Solution has been recorded in video
Recovering From Failure by using CloudTrail
The key to recovering from failure is identifying the root cause as well as how and who/what triggered the incident.
We can log
management events (first copy of management events is free of charge but extra copies arre each 2$ for 100,000 write management events [Source])
data events (pay $0.10 per 100,000 data events)
You will be able to refer to this CloudTrail log for a complete history of the actions taken in your AWS account. You can also query these logs with Amazon Athena, which lets you filter through large amounts of data with ease.
Automating recovery
Automating service recovery and creating “self-healing” systems can take you to the next level of system architecture. Some solutions are quite simple. Using autoscaling within AWS, you can handle single instance/server failures without missing a beat. These solutions will automatically replace a failed server or will create or delete servers based on the demand at any given point in time.
Beyond the simple tasks, many types of failure can be automatically recovered from, but this can involve significant work. Many failure events can generate notifications, either directly from the service, or via an alarm generated out of CloudWatch. These events can have a Lambda function attached to them, and from there, you can do anything you need to in order to recover the system. Do be cautious with this type of automation where you are, in essence, turning over some control of the platform – to the platform. Just like with a business application, there can be defects. However, as with any software, proper and thorough testing can help ensure a high-quality product.

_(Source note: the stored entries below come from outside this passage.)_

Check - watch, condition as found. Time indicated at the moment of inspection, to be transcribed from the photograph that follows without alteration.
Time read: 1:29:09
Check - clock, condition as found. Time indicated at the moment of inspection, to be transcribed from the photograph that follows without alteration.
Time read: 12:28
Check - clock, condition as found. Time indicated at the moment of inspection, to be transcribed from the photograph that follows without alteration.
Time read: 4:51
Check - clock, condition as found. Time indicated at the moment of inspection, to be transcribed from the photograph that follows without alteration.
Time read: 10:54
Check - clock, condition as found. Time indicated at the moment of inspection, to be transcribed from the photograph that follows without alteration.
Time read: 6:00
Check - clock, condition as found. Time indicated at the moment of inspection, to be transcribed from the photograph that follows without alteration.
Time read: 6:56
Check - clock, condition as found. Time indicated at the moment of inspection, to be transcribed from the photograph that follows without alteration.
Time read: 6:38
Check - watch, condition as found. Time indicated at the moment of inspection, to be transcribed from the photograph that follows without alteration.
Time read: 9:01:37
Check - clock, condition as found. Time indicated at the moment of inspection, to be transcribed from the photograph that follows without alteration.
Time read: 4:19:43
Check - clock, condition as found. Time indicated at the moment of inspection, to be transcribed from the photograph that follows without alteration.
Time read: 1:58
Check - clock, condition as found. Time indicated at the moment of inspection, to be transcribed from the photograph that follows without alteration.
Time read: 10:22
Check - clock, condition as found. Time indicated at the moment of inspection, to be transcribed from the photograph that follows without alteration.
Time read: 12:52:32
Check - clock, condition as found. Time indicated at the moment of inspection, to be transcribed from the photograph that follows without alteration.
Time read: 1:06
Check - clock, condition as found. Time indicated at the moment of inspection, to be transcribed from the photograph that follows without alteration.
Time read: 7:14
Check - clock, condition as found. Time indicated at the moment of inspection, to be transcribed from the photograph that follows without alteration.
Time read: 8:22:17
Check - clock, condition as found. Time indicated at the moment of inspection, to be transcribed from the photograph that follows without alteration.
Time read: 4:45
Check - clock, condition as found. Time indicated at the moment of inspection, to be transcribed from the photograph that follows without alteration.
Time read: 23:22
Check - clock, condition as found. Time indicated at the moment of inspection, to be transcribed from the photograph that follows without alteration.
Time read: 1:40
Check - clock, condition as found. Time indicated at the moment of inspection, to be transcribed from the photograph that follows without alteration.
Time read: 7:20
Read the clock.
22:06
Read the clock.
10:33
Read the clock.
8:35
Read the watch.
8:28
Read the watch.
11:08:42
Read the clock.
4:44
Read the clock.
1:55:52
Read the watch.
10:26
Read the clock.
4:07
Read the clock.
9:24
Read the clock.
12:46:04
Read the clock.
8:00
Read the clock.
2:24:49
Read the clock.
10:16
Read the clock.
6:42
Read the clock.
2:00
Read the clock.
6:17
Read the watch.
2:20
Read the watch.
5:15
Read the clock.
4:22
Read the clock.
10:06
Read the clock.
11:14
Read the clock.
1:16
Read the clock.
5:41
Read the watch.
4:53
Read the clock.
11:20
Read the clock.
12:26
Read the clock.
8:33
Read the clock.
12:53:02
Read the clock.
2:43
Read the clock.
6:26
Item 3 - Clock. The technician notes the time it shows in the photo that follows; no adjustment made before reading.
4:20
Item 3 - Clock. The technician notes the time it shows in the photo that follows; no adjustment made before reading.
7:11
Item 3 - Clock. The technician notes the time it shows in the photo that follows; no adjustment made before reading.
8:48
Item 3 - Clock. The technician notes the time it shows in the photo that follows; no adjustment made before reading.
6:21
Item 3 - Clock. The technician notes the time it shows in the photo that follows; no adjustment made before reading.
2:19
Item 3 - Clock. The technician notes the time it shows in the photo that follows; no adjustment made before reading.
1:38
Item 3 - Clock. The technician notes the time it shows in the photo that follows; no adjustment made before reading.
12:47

Some aws services can autoscale to help with some automated recovery.
Chaos engineering
Chaos Engineering is the practice of intentionally breaking things in production. If your systems can handle these failures, why not allow or encourage these failures?
Set rational alerting levels for your system so that for foreseeable issues, you get alerted so that you can take care of issues before they become critical.
Many applications and services lend themselves to being monitored and maintained. When you run into an application that does not, it is no less important (it’s like more important) to monitor, alert and maintain these applications. You may find yourself needing to go to extremes in order to pull these systems into your monitoring framework, but if you do not, you are putting yourself at risk for letting faults go undetected. Ensuring coverage of all of the components of your platform, documenting and training staff to understand the platform and practicing what to do in the case of outages will help ensure the highest uptime for your company.